▶ [Problem requirements]:
Reproduce the material word for word, from its start through the line containing "Parma S.p.A. |", with both ends included. Leave out the pictures.

▶ [Exercise data]:
○ ○ ○ ○ ○

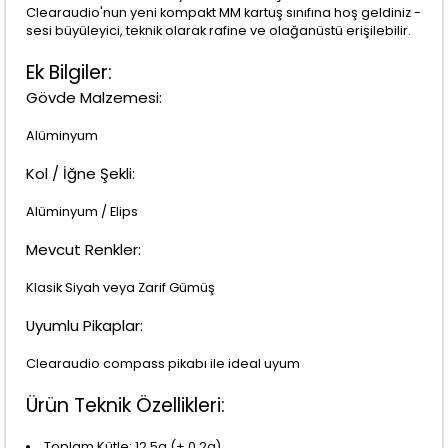
Clearaudio'nun yeni kompakt MM kartuş sınıfına hoş geldiniz -
sesi büyüleyici, teknik olarak rafine ve olağanüstü erişilebilir.
Ek Bilgiler:
Gövde Malzemesi:
Alüminyum
Kol / İğne Şekli:
Alüminyum / Elips
Mevcut Renkler:
Klasik Siyah veya Zarif Gümüş
Uyumlu Pikaplar:
Clearaudio compass pikabı ile ideal uyum
Ürün Teknik Özellikleri:
Toplam Kütle: 12.5g (± 0.2g)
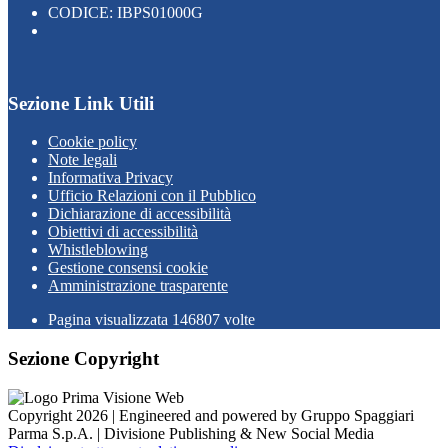
CODICE: IBPS01000G
Sezione Link Utili
Cookie policy
Note legali
Informativa Privacy
Ufficio Relazioni con il Pubblico
Dichiarazione di accessibilità
Obiettivi di accessibilità
Whistleblowing
Gestione consensi cookie
Amministrazione trasparente
Pagina visualizzata
146807
volte
Sezione Copyright
Copyright 2026 | Engineered and powered by Gruppo Spaggiari
Parma S.p.A. | Divisione Publishing & New Social Media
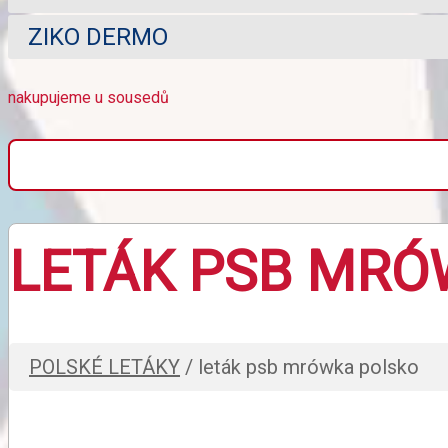
ZIKO DERMO
nakupujeme u sousedů
LETÁK PSB MRÓ
POLSKÉ LETÁKY
/ leták psb mrówka polsko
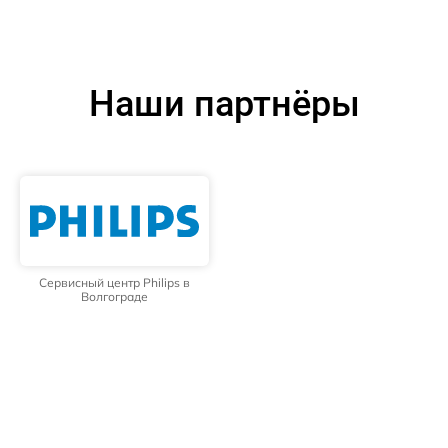
Наши партнёры
Сервисный центр Philips в
Волгограде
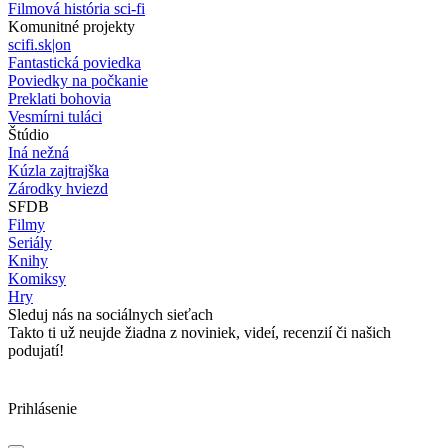
Filmová história sci-fi
Komunitné projekty
scifi.sk|on
Fantastická poviedka
Poviedky na počkanie
Preklati bohovia
Vesmírni tuláci
Štúdio
Iná nežná
Kúzla zajtrajška
Zárodky hviezd
SFDB
Filmy
Seriály
Knihy
Komiksy
Hry
Sleduj nás na sociálnych sieťach
Takto ti už neujde žiadna z noviniek, videí, recenzií či našich
podujatí!
Prihlásenie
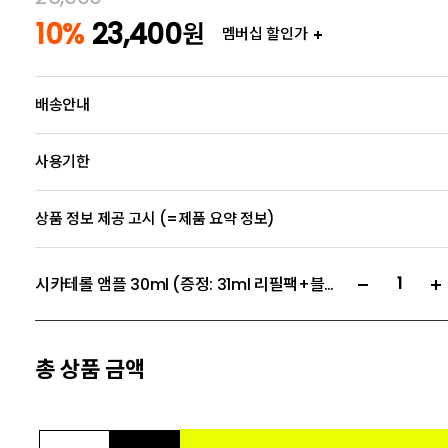
10%
23,400
원
멤버십 할인가
배송안내
사용기한
상품 정보 제공 고시 (=제품 요약 정보)
시카테롤 앰플 30ml (증정: 31ml 리필팩+블레미쉬 패드 10매)
총 상품 금액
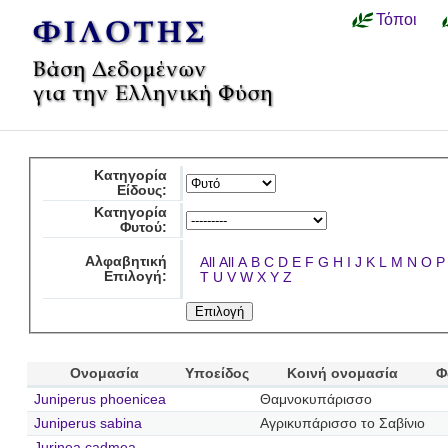
Τόποι
Κατηγορία
Είδους:
Κατηγορία
Φυτού:
Αλφαβητική
All
All
A
B
C
D
E
F
G
H
I
J
K
L
M
N
O
P
Επιλογή:
T
U
V
W
X
Y
Z
Ονομασία
Υποείδος
Κοινή ονομασία
Φ
Juniperus phoenicea
Θαμνοκυπάρισσο
Juniperus sabina
Αγρικυπάρισσο το Σαβίνιο
Jurinea cadmea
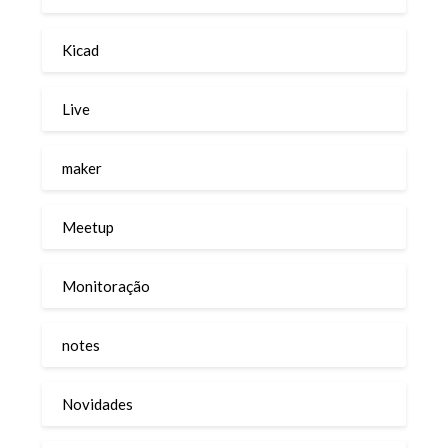
Kicad
Live
maker
Meetup
Monitoração
notes
Novidades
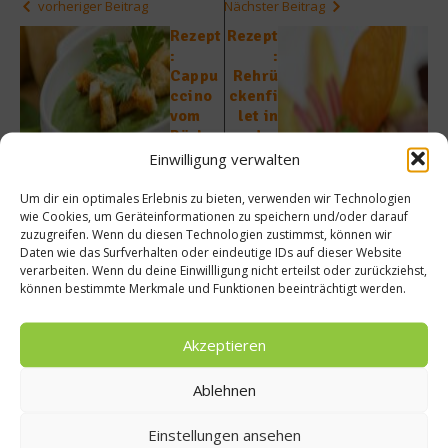
vorheriger Beitrag
Nächster Beitrag
Rezept
Rezept
:
:
Cappu
Rehrü
ccino
ckenfi
vom
let in
Bärlau
der
ch mit
Walnu
Einwilligung verwalten
Spitzm
sskrus
orchel
te mit
Um dir ein optimales Erlebnis zu bieten, verwenden wir Technologien
schau
Kaffee
wie Cookies, um Geräteinformationen zu speichern und/oder darauf
zuzugreifen. Wenn du diesen Technologien zustimmst, können wir
m
-
Daten wie das Surfverhalten oder eindeutige IDs auf dieser Website
Schok
verarbeiten. Wenn du deine Einwillligung nicht erteilst oder zurückziehst,
oladen
können bestimmte Merkmale und Funktionen beeinträchtigt werden.
jus
Akzeptieren
Ablehnen
Einstellungen ansehen
Ähnliche Beiträge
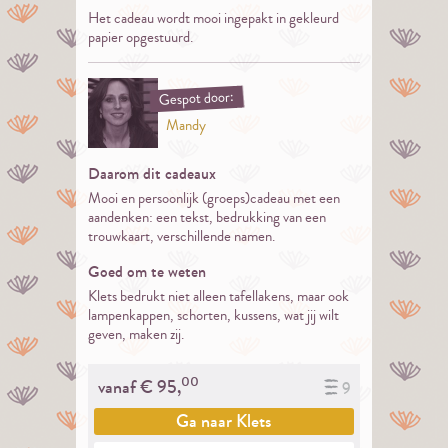
Het cadeau wordt mooi ingepakt in gekleurd
papier opgestuurd.
Gespot door:
Mandy
Daarom dit cadeaux
Mooi en persoonlijk (groeps)cadeau met een
aandenken: een tekst, bedrukking van een
trouwkaart, verschillende namen.
Goed om te weten
Klets bedrukt niet alleen tafellakens, maar ook
lampenkappen, schorten, kussens, wat jij wilt
geven, maken zij.
00
vanaf €
95,
9
Ga naar
Klets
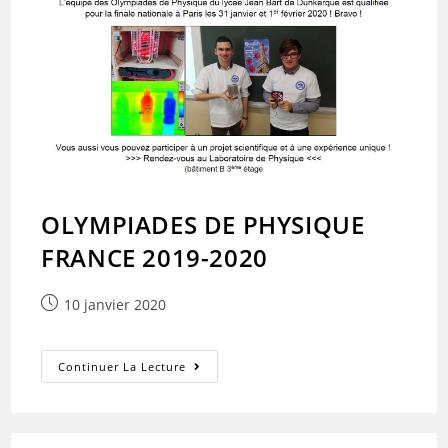
OLYMPIADES DE PHYSIQUE
FRANCE 2019-2020
Publication
10 janvier 2020
publiée :
OLYMPIADES
Continuer La Lecture
DE
PHYSIQUE
FRANCE
2019-
2020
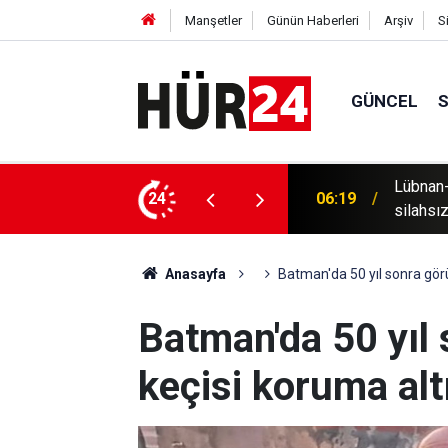
Manşetler
Günün Haberleri
Arşiv
S
GÜNCEL
rinde yeni aşama: Hizbullah'ın
24
01:18
Muğla'd
belirlendi
Anasayfa
Batman'da 50 yıl sonra görü
Batman'da 50 yıl
keçisi koruma alt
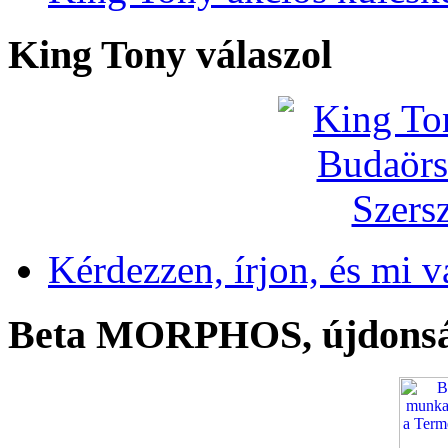
King Tony válaszol
Kérdezzen, írjon, és mi v
Beta MORPHOS, újdons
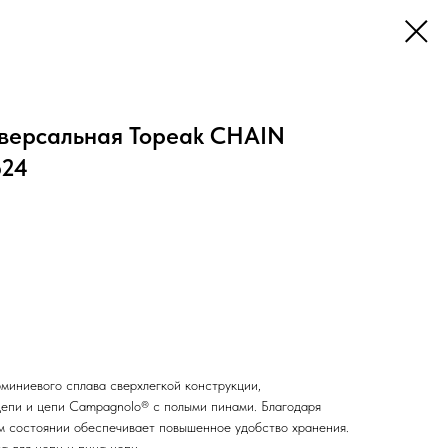
версальная Topeak CHAIN
624
миниевого сплава сверхлегкой конструкции,
епи и цепи Campagnolo® с полыми пинами. Благодаря
м состоянии обеспечивает повышенное удобство хранения.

○ ○ ○ ○ ○

▶ [Solution to this task]:
Clearaudio'nun yeni kompakt MM kartuş sınıfına hoş geldiniz -
sesi büyüleyici, teknik olarak rafine ve olağanüstü erişilebilir.
Ek Bilgiler:
Gövde Malzemesi:
Alüminyum
Kol / İğne Şekli:
Alüminyum / Elips
Mevcut Renkler:
Klasik Siyah veya Zarif Gümüş
Uyumlu Pikaplar:
Clearaudio compass pikabı ile ideal uyum
Ürün Teknik Özellikleri:
Toplam Kütle: 12.5g (± 0.2g)
CODICE: IBPS01000G
Sezione Link Utili
Cookie policy
Note legali
Informativa Privacy
Ufficio Relazioni con il Pubblico
Dichiarazione di accessibilità
Obiettivi di accessibilità
Whistleblowing
Gestione consensi cookie
Amministrazione trasparente
Pagina visualizzata
146807
volte
Sezione Copyright
Copyright 2026 | Engineered and powered by Gruppo Spaggiari
Parma S.p.A. | Divisione Publishing & New Social Media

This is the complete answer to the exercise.